▶ [ARTICLE]
United States District Court, N.D. New York
March 24, 2004.
LAWRENCE G. TRAVER, SR., Plaintiff,
OFFICINE MECCANICHE TOSCHI, SpA, Defendant
The opinion of the court was delivered by: FREDERICK SCULLIN, Chief Judge, District
MEMORANDUM-DECISION AND ORDER
On February 19, 2002, Plaintiff filed a personal injury suit in this
Court enumerating causes of action in negligence, breach of warranty and
strict products liability against Defendant, an Italian corporation with
its principal place of business in Italy.
Presently before the Court is Defendant's renewed motion for dismissal
of the complaint under Federal Rule of Civil Procedure 56(c) and
Plaintiff's request for an order pursuant to
Federal Rule of Civil Procedure 37.
According to Plaintiff, during March, 1999, he was an employee at
American Tissue Corporation ("ATC") at its mill in Greenwich, New York.
While at work, Plaintiff was walking along the floor of a dump station of
the Tissue Slitter Rewinder ("rewinder"), a machine which Defendant
designed, manufactured, and distributed. Plaintiff contends that he
stepped into a depression in the machine, fell forward, and trapped his
right hand and arm in the rewinder. He sustained permanent and severe
personal injuries. Plaintiff contends that his injury resulted from
Defendant's improper design, manufacture, and installation of the
On September 30, 2002, Defendant moved to dismiss the complaint on the
grounds that this Court lacks personal jurisdiction over Defendant, or,
alternatively, on the grounds of'forum non conveniens.

▶ [DATA RECORDS]

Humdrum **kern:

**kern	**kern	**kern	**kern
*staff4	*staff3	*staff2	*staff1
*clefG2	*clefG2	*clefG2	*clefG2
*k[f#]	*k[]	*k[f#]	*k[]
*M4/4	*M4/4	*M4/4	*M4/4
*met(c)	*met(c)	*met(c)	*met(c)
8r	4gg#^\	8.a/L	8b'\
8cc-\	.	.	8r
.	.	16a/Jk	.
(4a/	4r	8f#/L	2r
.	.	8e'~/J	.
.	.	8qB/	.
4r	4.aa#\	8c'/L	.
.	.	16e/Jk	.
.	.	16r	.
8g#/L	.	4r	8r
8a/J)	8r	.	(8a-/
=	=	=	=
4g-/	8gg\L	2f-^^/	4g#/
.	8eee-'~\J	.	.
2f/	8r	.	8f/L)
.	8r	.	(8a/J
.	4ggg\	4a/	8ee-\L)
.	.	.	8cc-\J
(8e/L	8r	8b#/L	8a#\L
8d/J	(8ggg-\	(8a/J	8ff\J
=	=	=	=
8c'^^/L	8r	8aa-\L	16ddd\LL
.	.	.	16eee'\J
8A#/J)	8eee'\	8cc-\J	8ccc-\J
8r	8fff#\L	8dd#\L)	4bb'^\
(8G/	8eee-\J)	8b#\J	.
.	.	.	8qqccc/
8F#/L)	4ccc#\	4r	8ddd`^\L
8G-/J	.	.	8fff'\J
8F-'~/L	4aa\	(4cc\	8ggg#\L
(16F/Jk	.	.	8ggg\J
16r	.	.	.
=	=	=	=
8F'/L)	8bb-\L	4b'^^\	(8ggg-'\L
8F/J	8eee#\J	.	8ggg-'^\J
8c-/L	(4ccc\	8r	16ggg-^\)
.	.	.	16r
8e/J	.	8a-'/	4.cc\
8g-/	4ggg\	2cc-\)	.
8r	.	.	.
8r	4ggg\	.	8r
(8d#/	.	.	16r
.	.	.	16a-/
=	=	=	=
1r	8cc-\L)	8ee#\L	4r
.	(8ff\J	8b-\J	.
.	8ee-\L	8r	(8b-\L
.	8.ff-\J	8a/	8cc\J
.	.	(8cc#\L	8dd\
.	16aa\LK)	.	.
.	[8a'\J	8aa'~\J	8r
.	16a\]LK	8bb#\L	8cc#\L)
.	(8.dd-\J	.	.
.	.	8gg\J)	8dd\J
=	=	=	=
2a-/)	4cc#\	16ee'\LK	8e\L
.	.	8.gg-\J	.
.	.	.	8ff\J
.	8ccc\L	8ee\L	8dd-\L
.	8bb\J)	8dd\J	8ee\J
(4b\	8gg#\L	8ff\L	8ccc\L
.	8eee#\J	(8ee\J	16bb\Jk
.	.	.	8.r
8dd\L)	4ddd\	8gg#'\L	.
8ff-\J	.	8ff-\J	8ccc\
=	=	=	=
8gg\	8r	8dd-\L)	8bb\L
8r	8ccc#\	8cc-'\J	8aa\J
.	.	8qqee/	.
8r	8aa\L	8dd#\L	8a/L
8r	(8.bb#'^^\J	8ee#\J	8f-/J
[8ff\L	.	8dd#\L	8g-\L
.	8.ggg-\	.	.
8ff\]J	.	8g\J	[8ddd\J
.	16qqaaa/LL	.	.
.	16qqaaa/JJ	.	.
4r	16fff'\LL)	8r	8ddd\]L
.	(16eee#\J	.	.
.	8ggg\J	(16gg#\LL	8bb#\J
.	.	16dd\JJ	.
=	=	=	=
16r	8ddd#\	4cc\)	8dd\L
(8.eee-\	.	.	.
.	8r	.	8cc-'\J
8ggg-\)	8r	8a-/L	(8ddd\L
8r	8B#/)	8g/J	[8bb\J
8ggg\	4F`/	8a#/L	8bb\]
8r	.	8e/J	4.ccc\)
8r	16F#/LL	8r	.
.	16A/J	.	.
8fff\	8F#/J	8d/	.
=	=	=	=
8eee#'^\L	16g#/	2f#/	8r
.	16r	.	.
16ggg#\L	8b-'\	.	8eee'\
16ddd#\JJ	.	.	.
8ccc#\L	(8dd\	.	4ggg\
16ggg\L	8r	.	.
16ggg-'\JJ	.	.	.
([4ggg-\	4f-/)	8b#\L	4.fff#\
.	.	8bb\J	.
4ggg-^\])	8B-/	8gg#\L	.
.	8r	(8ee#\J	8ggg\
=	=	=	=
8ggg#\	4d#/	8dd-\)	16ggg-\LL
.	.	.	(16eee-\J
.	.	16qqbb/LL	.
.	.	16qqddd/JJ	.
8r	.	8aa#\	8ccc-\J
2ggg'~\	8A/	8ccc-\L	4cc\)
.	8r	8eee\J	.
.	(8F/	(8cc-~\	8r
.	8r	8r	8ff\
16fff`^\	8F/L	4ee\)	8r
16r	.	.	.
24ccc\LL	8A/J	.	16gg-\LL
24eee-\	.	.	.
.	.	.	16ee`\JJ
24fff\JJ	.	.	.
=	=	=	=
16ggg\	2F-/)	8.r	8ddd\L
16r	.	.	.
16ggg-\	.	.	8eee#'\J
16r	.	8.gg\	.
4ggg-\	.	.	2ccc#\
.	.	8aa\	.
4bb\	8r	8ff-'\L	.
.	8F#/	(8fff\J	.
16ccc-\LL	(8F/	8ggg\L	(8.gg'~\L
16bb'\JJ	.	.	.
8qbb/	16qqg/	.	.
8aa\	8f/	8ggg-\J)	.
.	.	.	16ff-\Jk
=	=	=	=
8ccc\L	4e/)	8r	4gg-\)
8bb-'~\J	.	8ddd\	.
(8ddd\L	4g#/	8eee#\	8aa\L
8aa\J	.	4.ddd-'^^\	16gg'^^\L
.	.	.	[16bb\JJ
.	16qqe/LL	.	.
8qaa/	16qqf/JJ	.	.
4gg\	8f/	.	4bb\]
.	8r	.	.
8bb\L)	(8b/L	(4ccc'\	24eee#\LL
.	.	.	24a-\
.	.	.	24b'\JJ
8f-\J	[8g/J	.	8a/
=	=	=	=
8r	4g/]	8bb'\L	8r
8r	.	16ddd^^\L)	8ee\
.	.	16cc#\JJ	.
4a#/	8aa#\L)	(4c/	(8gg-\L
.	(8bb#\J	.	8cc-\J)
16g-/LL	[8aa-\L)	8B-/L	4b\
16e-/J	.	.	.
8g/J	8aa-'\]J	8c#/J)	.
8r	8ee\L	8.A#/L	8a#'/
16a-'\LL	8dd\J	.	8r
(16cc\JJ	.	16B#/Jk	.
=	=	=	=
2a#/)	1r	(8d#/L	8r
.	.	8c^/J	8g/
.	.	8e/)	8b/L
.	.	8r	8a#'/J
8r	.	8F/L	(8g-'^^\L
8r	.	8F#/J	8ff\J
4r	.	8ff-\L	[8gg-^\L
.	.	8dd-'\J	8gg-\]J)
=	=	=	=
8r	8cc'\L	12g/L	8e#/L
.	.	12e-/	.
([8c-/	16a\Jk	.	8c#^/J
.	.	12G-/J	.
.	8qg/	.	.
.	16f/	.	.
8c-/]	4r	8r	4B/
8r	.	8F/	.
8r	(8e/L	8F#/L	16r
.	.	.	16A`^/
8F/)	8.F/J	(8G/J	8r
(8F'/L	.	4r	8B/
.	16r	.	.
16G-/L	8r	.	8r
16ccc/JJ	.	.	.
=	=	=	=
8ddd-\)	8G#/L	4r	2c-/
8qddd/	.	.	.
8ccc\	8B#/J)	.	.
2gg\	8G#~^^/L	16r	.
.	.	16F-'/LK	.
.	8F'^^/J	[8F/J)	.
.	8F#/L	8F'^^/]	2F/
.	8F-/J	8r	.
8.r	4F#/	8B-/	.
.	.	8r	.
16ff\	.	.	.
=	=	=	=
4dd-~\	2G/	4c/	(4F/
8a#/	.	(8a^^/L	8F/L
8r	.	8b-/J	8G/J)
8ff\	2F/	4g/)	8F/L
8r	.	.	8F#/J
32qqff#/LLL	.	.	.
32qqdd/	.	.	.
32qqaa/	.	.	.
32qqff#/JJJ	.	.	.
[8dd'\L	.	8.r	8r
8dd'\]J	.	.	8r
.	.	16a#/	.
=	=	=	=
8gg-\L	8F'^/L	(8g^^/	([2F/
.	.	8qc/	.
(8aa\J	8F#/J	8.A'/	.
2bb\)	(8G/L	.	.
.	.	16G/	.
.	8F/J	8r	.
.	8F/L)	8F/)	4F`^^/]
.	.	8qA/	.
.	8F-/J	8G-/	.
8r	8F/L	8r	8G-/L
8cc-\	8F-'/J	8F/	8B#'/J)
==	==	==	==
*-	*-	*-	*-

▶ [WORK INSTRUCTIONS]
A: Echo the court decision word for word from "Presently before the" to "Greenwich, New York.".
B: Recast the paragraph of the court decision beginning "On February 19, 2002" as a brief bulleted list that keeps its main facts.
You won't need the entries.

▶ [SOLUTIONS TO EACH TASK]
A:
Presently before the Court is Defendant's renewed motion for dismissal
of the complaint under Federal Rule of Civil Procedure 56(c) and
Plaintiff's request for an order pursuant to
Federal Rule of Civil Procedure 37.
According to Plaintiff, during March, 1999, he was an employee at
American Tissue Corporation ("ATC") at its mill in Greenwich, New York.

B:
- Filed: February 19, 2002, in this Court
- Type: personal injury suit brought by Plaintiff
- Causes of action: negligence, breach of warranty, and strict products liability
- Defendant: an Italian corporation with its principal place of business in Italy